Debido a la pandemia generada por el coronavirus SARS-CoV-2, la suspensión masiva de la educación presencial durante 2020 y 2021 puso en riesgo uno de los mecanismos fundamentales de protección social: los programas de alimentación escolar.
Toda una generación vio interrumpida su educación debido al cierre de escuelas y en el pico de la primera ola de contagios alrededor de mil 600 millones de niños y jóvenes no tuvieron acceso a las aulas.
Incluso hoy en día, más de 500 millones todavía no pueden reanudar su formación, algo calificado de tragedia y que además pone en peligro la salud, el desarrollo y el bienestar de millones de niños vulnerables que perdieron su acceso a preciadas comidas gratuitas.
Para muchos, los alimentos nutritivos que reciben en las escuelas son probablemente los únicos que comerán en todo el día.
Datos del PMA indicaron que a principios de año, 370 millones de menores no pudieron recibir sus cuotas de comida en los centros educativos, lo que puso en riesgo sus vidas y futuro.
Para Latinoamérica, esa asistencia cubre de manera rutinaria a más de 85 millones de infantes, con una inversión que asciende a 4,3 mil millones de dólares para brindar alimentación a estudiantes de todos los niveles de enseñanza, focalizados en los de mayores necesidades económicas.

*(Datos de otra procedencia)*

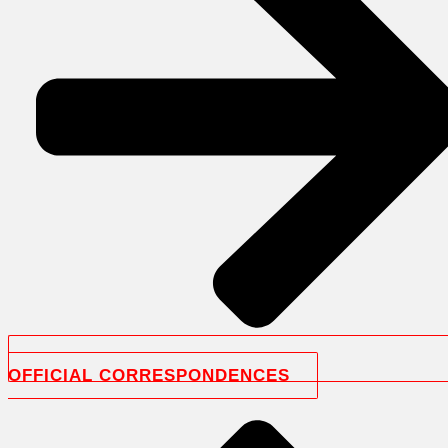
OFFICIAL CORRESPONDENCES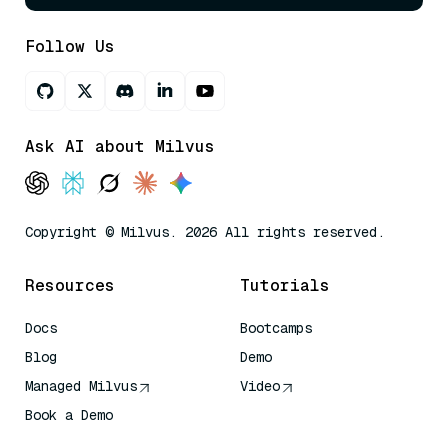
Follow Us
Ask AI about Milvus
Copyright © Milvus. 2026 All rights reserved.
Resources
Tutorials
Docs
Bootcamps
Blog
Demo
Managed Milvus
Video
Book a Demo
AI Quick Reference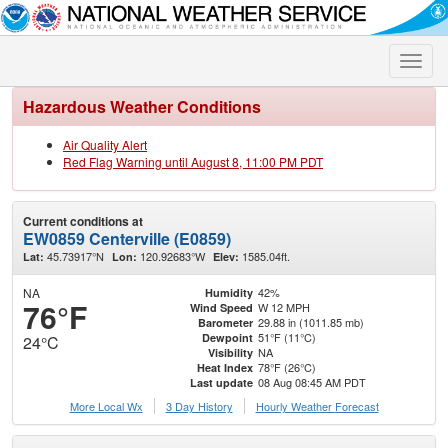
Toggle
naviga
Hazardous Weather Conditions
Air Quality Alert
Red Flag Warning until August 8, 11:00 PM PDT
Current conditions at
EW0859 Centerville (E0859)
45.73917°N
120.92683°W
1585.04ft.
Lat:
Lon:
Elev:
NA
42%
Humidity
76°F
W 12 MPH
Wind Speed
29.88 in (1011.85 mb)
Barometer
51°F (11°C)
Dewpoint
24°C
NA
Visibility
78°F (26°C)
Heat Index
08 Aug 08:45 AM PDT
Last update
More Local Wx
3 Day History
Hourly
Weather
Forecast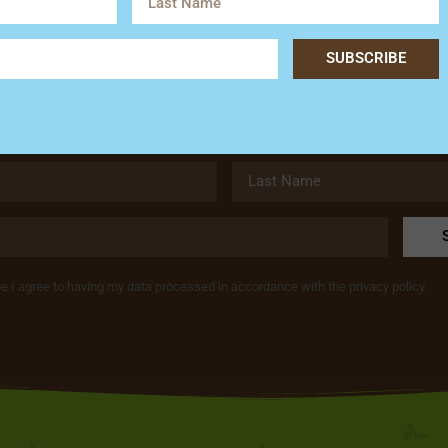
Subscribe
SUBSCRIBE
Get the latest news and special offers from Hardy’s Animal Fa
be I agree to having my data processed in accordance with the privacy policy.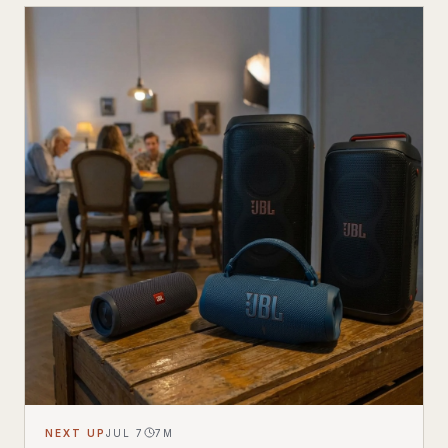
NEXT UP
JUL 7
7
M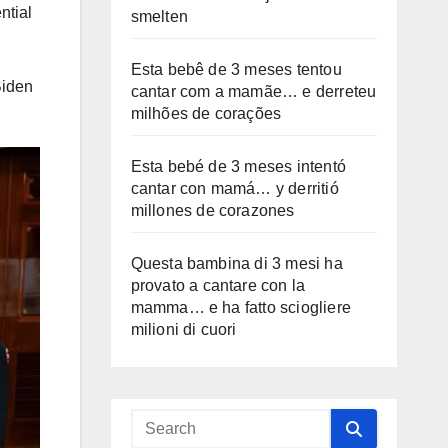
ntial
smelten
Esta bebê de 3 meses tentou
Biden
cantar com a mamãe… e derreteu
milhões de corações
Esta bebé de 3 meses intentó
cantar con mamá… y derritió
millones de corazones
Questa bambina di 3 mesi ha
provato a cantare con la
mamma… e ha fatto sciogliere
milioni di cuori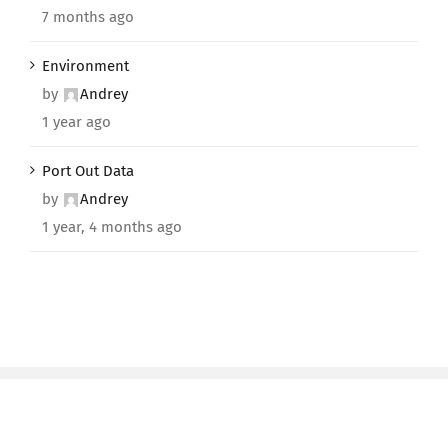
7 months ago
Environment
by
Andrey
1 year ago
Port Out Data
by
Andrey
1 year, 4 months ago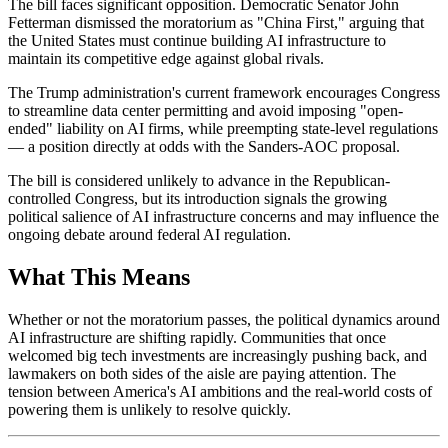
The bill faces significant opposition. Democratic Senator John
Fetterman dismissed the moratorium as "China First," arguing that
the United States must continue building AI infrastructure to
maintain its competitive edge against global rivals.
The Trump administration's current framework encourages Congress
to streamline data center permitting and avoid imposing "open-
ended" liability on AI firms, while preempting state-level regulations
— a position directly at odds with the Sanders-AOC proposal.
The bill is considered unlikely to advance in the Republican-
controlled Congress, but its introduction signals the growing
political salience of AI infrastructure concerns and may influence the
ongoing debate around federal AI regulation.
What This Means
Whether or not the moratorium passes, the political dynamics around
AI infrastructure are shifting rapidly. Communities that once
welcomed big tech investments are increasingly pushing back, and
lawmakers on both sides of the aisle are paying attention. The
tension between America's AI ambitions and the real-world costs of
powering them is unlikely to resolve quickly.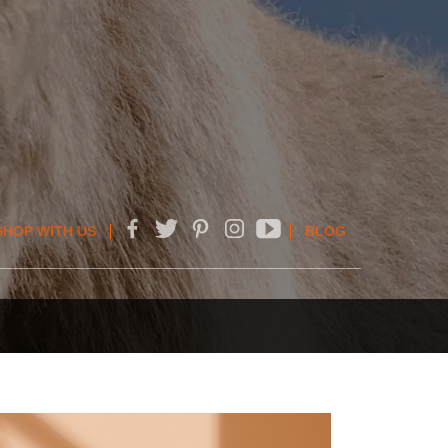
SHOP WITH US
BLOG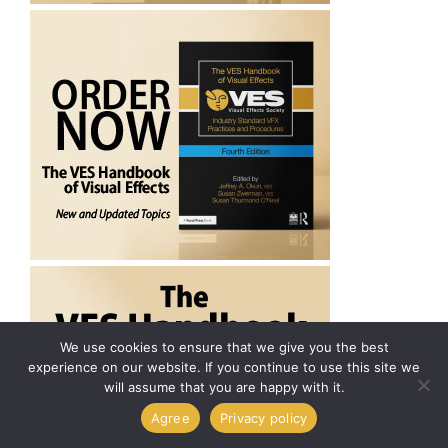
We use cookies to ensure that we give you the best
experience on our website. If you continue to use this site we
will assume that you are happy with it.
Agree
Privacy policy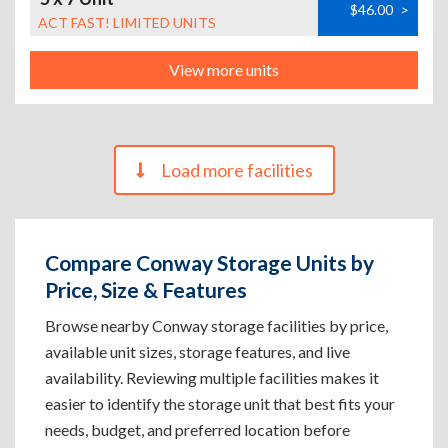
$46.00
>
ACT FAST! LIMITED UNITS
View more units
Load more facilities
Compare Conway Storage Units by
Price, Size & Features
Browse nearby Conway storage facilities by price,
available unit sizes, storage features, and live
availability. Reviewing multiple facilities makes it
easier to identify the storage unit that best fits your
needs, budget, and preferred location before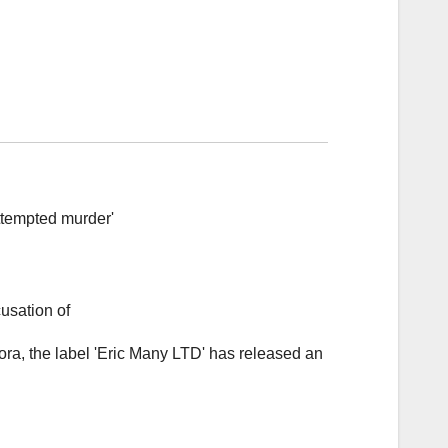
ora, the label 'Eric Many LTD' has released an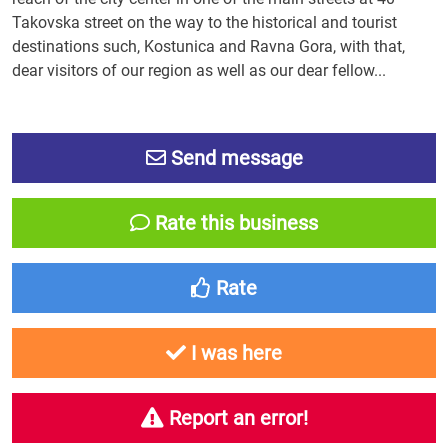
Takovska street on the way to the historical and tourist
destinations such, Kostunica and Ravna Gora, with that,
dear visitors of our region as well as our dear fellow...
Send message
Rate this business
Rate
I was here
Report an error!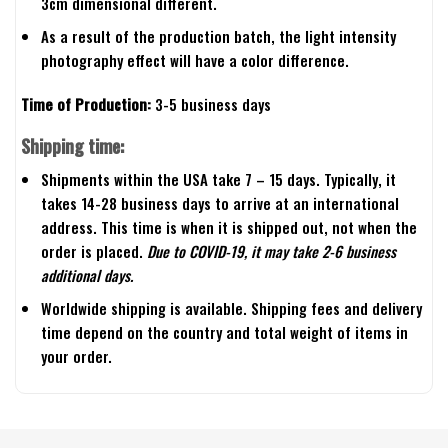
3cm dimensional different.
As a result of the production batch, the light intensity
photography effect will have a color difference.
Time of Production:
3-5 business days
Shipping time:
Shipments within the USA take 7 – 15 days. Typically, it
takes 14-28 business days to arrive at an international
address. This time is when it is shipped out, not when the
order is placed.
Due to COVID-19, it may take 2-6 business
additional days.
Worldwide shipping is available. Shipping fees and delivery
time depend on the country and total weight of items in
your order.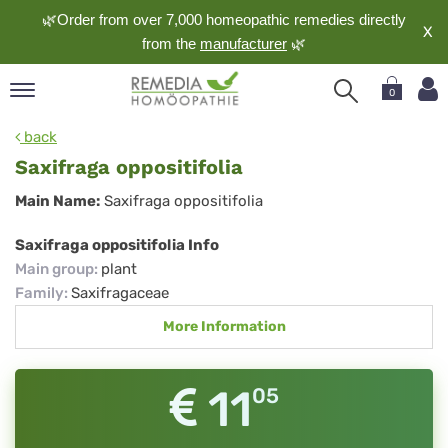
🌿Order from over 7,000 homeopathic remedies directly
X
from the
manufacturer
🌿
0
pand
back
nguage
Saxifraga oppositifolia
pand
Saxifraga
Main Name:
Saxifraga oppositifolia
op
oppositifolia
pand
Saxifraga oppositifolia Info
meopathy
Main group
:
plant
Family
:
Saxifragaceae
More Information
pand
rvice
pand
11
05
out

Se estima que casi la totalidad de esos niños y adolescentes dejaron de recibir la alimentación escolar durante los primeros días de restricciones sanitarias-a veces incluso durante semanas o meses- hasta que los programas lograron reconvertirse.
Si bien todavía no hay estudios que midan las consecuencias de esta medida, se esperan efectos negativos en seguridad alimentaria y nutricional y en educación, especialmente para los más vulnerables.

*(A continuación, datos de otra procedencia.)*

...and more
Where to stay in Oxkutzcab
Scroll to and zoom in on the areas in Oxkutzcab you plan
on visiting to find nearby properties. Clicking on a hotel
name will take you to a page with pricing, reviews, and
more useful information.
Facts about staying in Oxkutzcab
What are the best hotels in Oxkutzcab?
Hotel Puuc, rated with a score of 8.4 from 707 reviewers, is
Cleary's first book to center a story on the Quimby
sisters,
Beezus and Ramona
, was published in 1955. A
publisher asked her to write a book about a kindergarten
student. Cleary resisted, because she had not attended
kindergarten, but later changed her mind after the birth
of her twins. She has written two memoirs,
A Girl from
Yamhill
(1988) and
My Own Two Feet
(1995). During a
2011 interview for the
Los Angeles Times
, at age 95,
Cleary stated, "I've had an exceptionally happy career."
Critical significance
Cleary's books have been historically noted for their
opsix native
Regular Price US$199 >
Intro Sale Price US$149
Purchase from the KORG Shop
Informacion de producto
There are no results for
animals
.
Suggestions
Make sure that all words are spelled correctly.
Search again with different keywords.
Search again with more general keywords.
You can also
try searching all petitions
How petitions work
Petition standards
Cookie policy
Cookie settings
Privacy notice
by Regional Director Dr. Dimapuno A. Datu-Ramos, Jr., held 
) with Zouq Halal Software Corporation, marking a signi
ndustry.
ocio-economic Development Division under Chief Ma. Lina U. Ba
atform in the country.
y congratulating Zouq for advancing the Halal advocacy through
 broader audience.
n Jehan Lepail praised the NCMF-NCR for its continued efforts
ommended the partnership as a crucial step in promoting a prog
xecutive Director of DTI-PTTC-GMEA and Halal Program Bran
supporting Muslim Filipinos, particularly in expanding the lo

El cierre de las escuelas y la suspensión de los programas de alimentación también tuvieron un efecto económico directo en los productores, especialmente aquellos de agricultura familiar y locales.
Aun cuando el traspaso de la educación presencial a la distante permitió mantener algún tipo de vínculo pedagógico con los estudiantes, la relación fue más débil con los de menores recursos, con difícil acceso a las plataformas utilizadas (clases virtuales, televisivas o radiales).
Debido a esto, se espera que esta crisis esté acompañada por un aumento de las tasas de abandono escolar, especialmente de niñas y jóvenes que se involucraron en tareas de cuidado familiar o trabajo remunerado, de acuerdo con el Fondo de las Naciones Unidas para la Infancia.
También se teme un aumento en el trabajo infantil: la Organización Internacional del Trabajo y la Comisión Económica para américa Latina y el Caribe estimaron un incremento de entre 100 mil y 300 mil niños, niñas y adolescentes empleados.
En un contexto de incertidumbre y vulnerabilidad, de pérdida de empleo y de fuentes de ingreso, de riesgo de un incremento drástico de la inseguridad alimentaria, estos planes ganaron un rol central, incluso como mecanismo para asistir a otras personas y hogares vulnerables.
No obstante, la realidad demostró que los programas no estaban preparados para afrontar una crisis de semejante magnitud, con escuelas cerradas, restricciones de movilidad, distanciamiento social y necesidades urgentes y extendidas.
Esta experiencia permite destacar algunas lecciones para hacer que los sistemas de alimentación escolar sean más sostenibles y puedan afrontar futuras situaciones de diferente tipo (por ejemplo, desastres naturales), como instrumento de protección social.
De ahí que la necesidad del respaldo gubernamental para que sean resilientes y flexibles, premisa defendida por el PMA en aras de respuestas rápidas y eficaces a choques de gran escala como la pandemia de la Covid-19.